Glenmark Gains USFDA Approval For Generic Drug Used To Treat Mental Illness
The announcement states that the company’s Fluphenazine Hydrochloride tablet distribution for the US will be handled by Glenmark Pharmaceuticals Inc., USA
The US health regulator has given Glenmark Pharmaceuticals final approval for its generic Fluphenazine Hydrochloride tablets, which are used to treat specific mental disorders, it told on Tuesday. The US Food & Drug Administration (US FDA) has approved the 1 mg, 2.5 mg, 5 mg, and 10 mg strengths of fluphenazine hydrochloride tablets, according to a statement from Glenmark.
The announcement states that the company’s Fluphenazine Hydrochloride tablet distribution for the US will be handled by Glenmark Pharmaceuticals Inc., USA. It also said that these are the same strengths of generic Prolixin tablets as those sold by Apothecon Inc.
According to Glenmark, which referenced IQVIA data, Prolixin tablets in the same strengths generated sales of roughly USD 18.1 million for the entire year that concluded in September 2023.

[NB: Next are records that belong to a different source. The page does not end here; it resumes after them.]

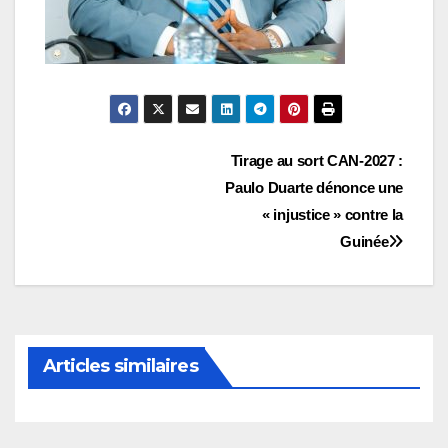
Navigation
Tirage au sort CAN-2027 :
Paulo Duarte dénonce une
de
« injustice » contre la
l’article
Guinée
Articles similaires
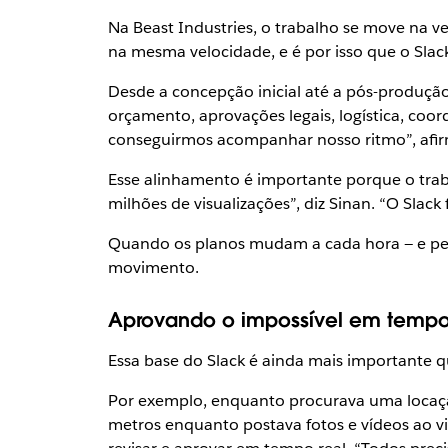
Na Beast Industries, o trabalho se move na 
na mesma velocidade, e é por isso que o Slack
Desde a concepção inicial até a pós-produção
orçamento, aprovações legais, logística, coo
conseguirmos acompanhar nosso ritmo”, afir
Esse alinhamento é importante porque o trab
milhões de visualizações”, diz Sinan. “O Slack 
Quando os planos mudam a cada hora — e per
movimento.
Aprovando o impossível em tempo
Essa base do Slack é ainda mais importante
Por exemplo, enquanto procurava uma locação
metros enquanto postava fotos e vídeos ao vi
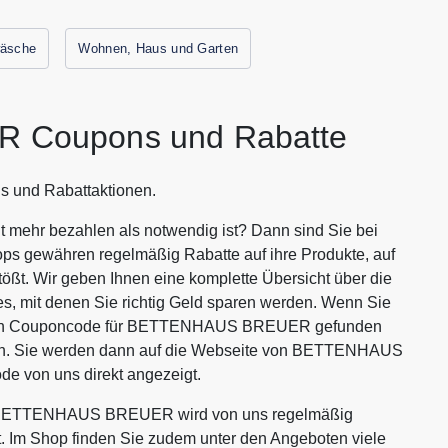
äsche
Wohnen, Haus und Garten
Coupons und Rabatte
und Rabattaktionen.
hr bezahlen als notwendig ist? Dann sind Sie bei
ops gewähren regelmäßig Rabatte auf ihre Produkte, auf
tößt. Wir geben Ihnen eine komplette Übersicht über die
it denen Sie richtig Geld sparen werden. Wenn Sie
anten Couponcode für BETTENHAUS BREUER gefunden
ken. Sie werden dann auf die Webseite von BETTENHAUS
 von uns direkt angezeigt.
n BETTENHAUS BREUER wird von uns regelmäßig
rt. Im Shop finden Sie zudem unter den Angeboten viele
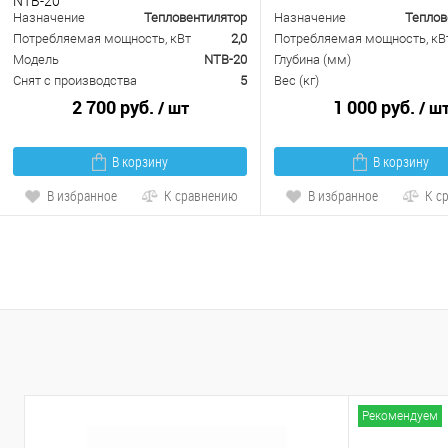
NTB-20
Назначение
Тепловентилятор
Назначение
Теплов
Потребляемая мощность, кВт
2,0
Потребляемая мощность, кВ
Модель
NTB-20
Глубина (мм)
Снят с производства
5
Вес (кг)
2 700 руб.
1 000 руб.
/ шт
/ ш
В корзину
В корзину
В избранное
К сравнению
В избранное
К с
Рекомендуем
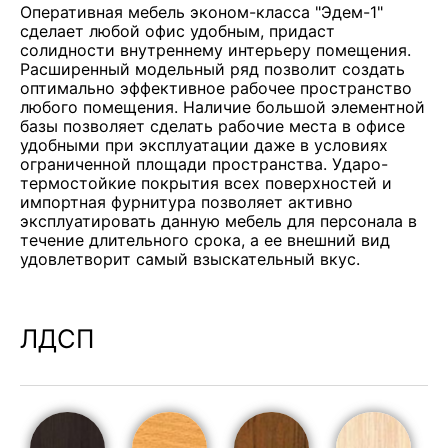
Оперативная мебель эконом-класса "Эдем-1"
сделает любой офис удобным, придаст
солидности внутреннему интерьеру помещения.
Расширенный модельный ряд позволит создать
оптимально эффективное рабочее пространство
любого помещения. Наличие большой элементной
базы позволяет сделать рабочие места в офисе
удобными при эксплуатации даже в условиях
ограниченной площади пространства. Ударо-
термостойкие покрытия всех поверхностей и
импортная фурнитура позволяет активно
эксплуатировать данную мебель для персонала в
течение длительного срока, а ее внешний вид
удовлетворит самый взыскательный вкус.
ЛДСП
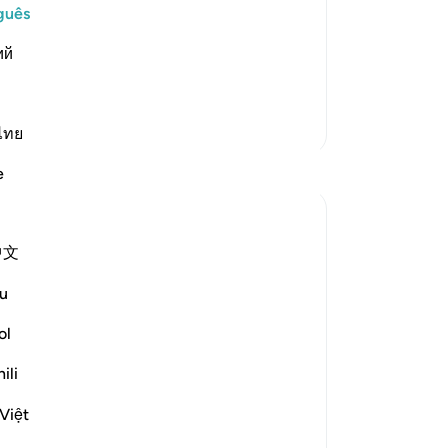
Verily, man was named Insan only
ve
guês
t (Nasiya)." `Ali bin Abi Talhah
co
ий
d Al-Hasan said that he forgot means,
Ad
Ma
en
Mais Tafsirs
Se
ไทย
ch
Reflexões
e
or
12
UmAyoub
le
há 4 anos
·
Referência
ayah 20:118-119
中文
Di
The four necessities of life are: shelter,
me
clothes, food and drink. Looking around
u
bo
the world these are the most things
ch
ol
people are deprived from due to war,
me
poverty etc..
ili
ca
ve
In this Ayah, Allah Almighty specified
Việt
vid
these needs in Jannah for Adam because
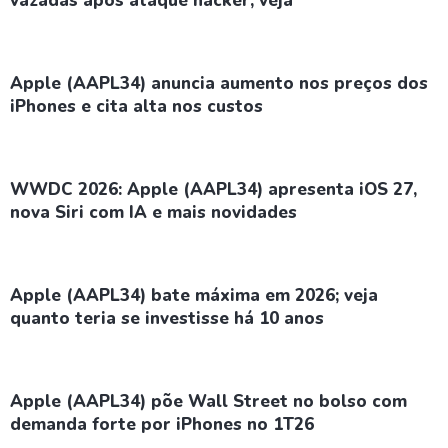
vazadas após ataque hacker; veja
Apple (AAPL34) anuncia aumento nos preços dos
iPhones e cita alta nos custos
WWDC 2026: Apple (AAPL34) apresenta iOS 27,
nova Siri com IA e mais novidades
Apple (AAPL34) bate máxima em 2026; veja
quanto teria se investisse há 10 anos
Apple (AAPL34) põe Wall Street no bolso com
demanda forte por iPhones no 1T26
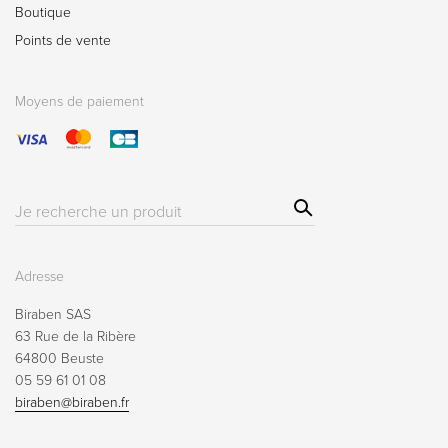
Boutique
Points de vente
Moyens de paiement
Sear
Résultat(s)
ch
pour
:
Adresse
Biraben SAS
63 Rue de la Ribère
64800 Beuste
05 59 61 01 08
biraben@biraben.fr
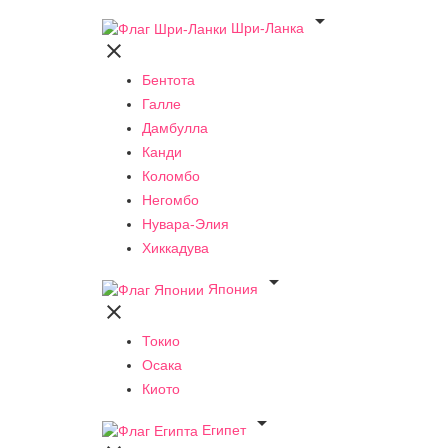

Шри-Ланка

Бентота
Галле
Дамбулла
Канди
Коломбо
Негомбо
Нувара-Элия
Хиккадува

Япония

Токио
Осака
Киото

Египет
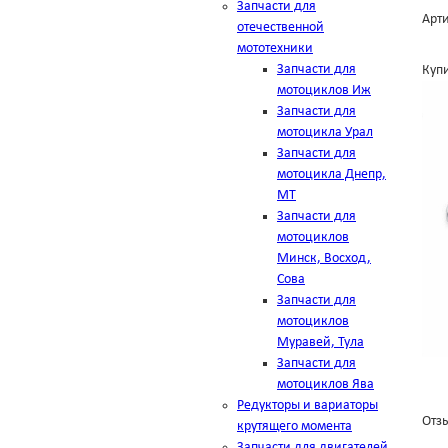
Запчасти для
Арти
отечественной
мототехники
Запчасти для
Купи
мотоциклов Иж
Запчасти для
мотоцикла Урал
Запчасти для
мотоцикла Днепр,
МТ
Запчасти для
мотоциклов
Минск, Восход,
Сова
Запчасти для
мотоциклов
Муравей, Тула
Запчасти для
мотоциклов Ява
Редукторы и вариаторы
Отзы
крутящего момента
Запчасти для двигателей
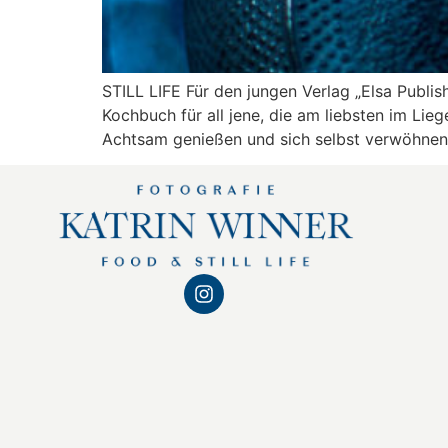
STILL LIFE Für den jungen Verlag „Elsa Publi
Kochbuch für all jene, die am liebsten im Li
Achtsam genießen und sich selbst verwöhnen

Out of the 189 products that Glenmark currently has approved for distribution in the US market, 50 ANDAs are still awaiting FDA approval. Glenmark is actively seeking external development partnerships to enhance and expedite the expansion of its current pipeline and portfolio, in addition to the filings it has made internally, the statement added.
Glenmark is a multinational pharmaceutical company operates in the Branded, Generics, and OTC segments. It had recently agreed to divest a 75 per cent stake in Glenmark Life Sciences (GLS) in exchange for Rs 5651 crore (or ₤615 per share) in Nirma.